Blockierte Schriftsteller
Die auch in manchem der "Meisterin" der "Diebe und Vampire" ähnelt. Das Thema des Kurzromans ist beileibe nicht neu: Schriftsteller, ihre Blockaden und Neurosen, ihr Leben in fiktiven Welten, ihr Vampirismus, mit dem sie das Leben von Personen ihrer Umgebung aussaugen, um es zu Papier zu bringen, Biografie-Diebe. Dörrie gelingt es, dieses alte Thema frisch aufzubereiten. Ihre Protagonistin Alice (sic!), eine eher indolente, mit einem deutlich älteren Mann liierte junge Frau, trifft in Mexiko eine ältere, sogleich bewunderte Schriftstellerin, eben die "Meisterin". Die beiden wollen das Schicksal eines inhaftierten Jungen literarisch verwerten, was nur der Älteren gelingt. Ein Besuch Alice' bei der Meisterin in San Francis-co desillusioniert die von Blockaden geplagte Autorin in spe. Schließlich landet sie mit einem Schreib-Ratgeber einen Bestseller. Der Roman endet mit einem Aufenthalt der nunmehr etwa 50-jährigen Alice wiederum in Mexiko mit mancher ironischer Spitze auf Autoren und den Literaturbetrieb.

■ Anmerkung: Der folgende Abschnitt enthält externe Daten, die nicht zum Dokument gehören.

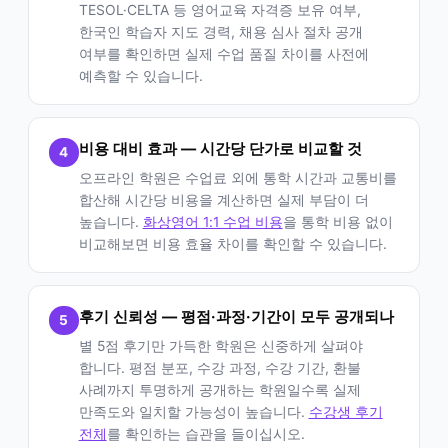
TESOL·CELTA 등 영어교육 자격증 보유 여부,
한국인 학습자 지도 경력, 채용 심사 절차 공개
여부를 확인하면 실제 수업 품질 차이를 사전에
예측할 수 있습니다.
비용 대비 효과 — 시간당 단가로 비교할 것
4
오프라인 학원은 수업료 외에 통학 시간과 교통비를
합산해 시간당 비용을 계산하면 실제 부담이 더
높습니다.
화상영어 1:1 수업 비용
을 통학 비용 없이
비교해보면 비용 효율 차이를 확인할 수 있습니다.
후기 신뢰성 — 평점·과정·기간이 모두 공개되나
5
별 5점 후기만 가득한 학원은 신중하게 살펴야
합니다. 평점 분포, 수강 과정, 수강 기간, 환불
사례까지 투명하게 공개하는 학원일수록 실제
만족도와 일치할 가능성이 높습니다.
수강생 후기
전체
를 확인하는 습관을 들이십시오.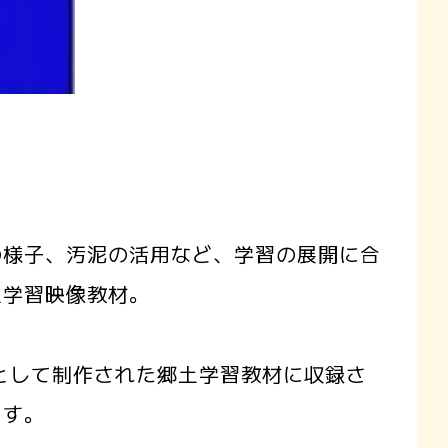
様子、汚泥の活用など、学習の展開に合
土学習映像教材。
Dとして制作された郷土学習教材に収録さ
ます。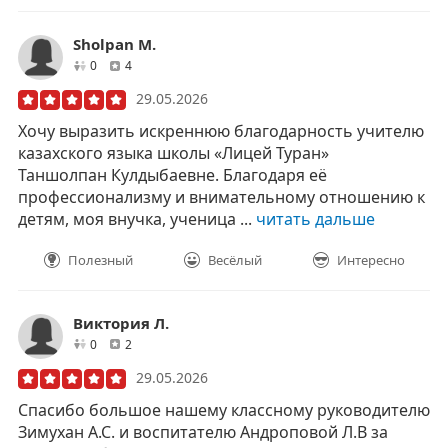
Sholpan M.
друзей
отзывов
0
4
29.05.2026
Хочу выразить искреннюю благодарность учителю
казахского языка школы «Лицей Туран»
Таншолпан Кулдыбаевне. Благодаря её
профессионализму и внимательному отношению к
детям, моя внучка, ученица ...
читать дальше
Полезный
Весёлый
Интересно
Виктория Л.
друзей
отзывов
0
2
29.05.2026
Спасибо большое нашему классному руководителю
Зимухан А.С. и воспитателю Андроповой Л.В за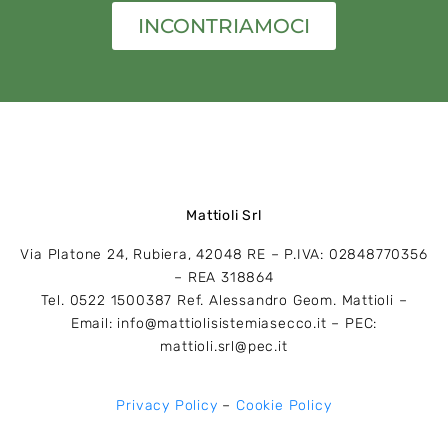
INCONTRIAMOCI
Mattioli Srl
Via Platone 24, Rubiera, 42048 RE – P.IVA: 02848770356
– REA 318864
Tel. 0522 1500387 Ref. Alessandro Geom. Mattioli –
Email: info@mattiolisistemiasecco.it – PEC:
mattioli.srl@pec.it
Privacy Policy
–
Cookie Policy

"Diebe und Vampire" fand bei der Kritik ein eher zwiespältiges Echo, zu Unrecht, der Roman ist weitaus besser als etwa der grandios überschätzte Film "Männer". Es ist wie alles von Dörrie sicher keine große Literatur, rangiert aber im Unterhaltungsgenre im oberen Segment, was nicht wenig ist. Im Gespräch mit Rühlmann offenbarte sie ihre Déformation professionnelle, eben das Belauern der Umwelt, um Charaktere und Geschichten zu adaptieren und qua Film oder Literatur wiederzugeben: "Ich finde das imaginierte Leben interessanter als das reale." Einiges verriet sie über ihre eigenen Schreibhemmungen - heute belegt man das mit dem schönen Wort Prokrastination - und ihre Strategien dagegen. Den "Schreibmuskel" müsse man täglich trainieren wie andere auch. Über ihre Reaktionen auf Kritik - Wolfgang Herles verzeiht sie bis heute nicht, dass er Alice Munro als "schreibende Hausfrau" abqualifizierte -, das ewige Frauenthema Älterwerden plauderte sie und kokettierte damit, dass sie "jeden Tag tief enttäuscht" sei von sich selbst.
Schweres wolle sie leicht machen, proklamierte Dörrie zum Schluss, was ihr mit Roman und Lesung sicher gelungen ist. Dass sie damit viele Gesinnungsgenossinnen findet, offenbarten die langen Schlangen vor Bücher- und Signiertisch.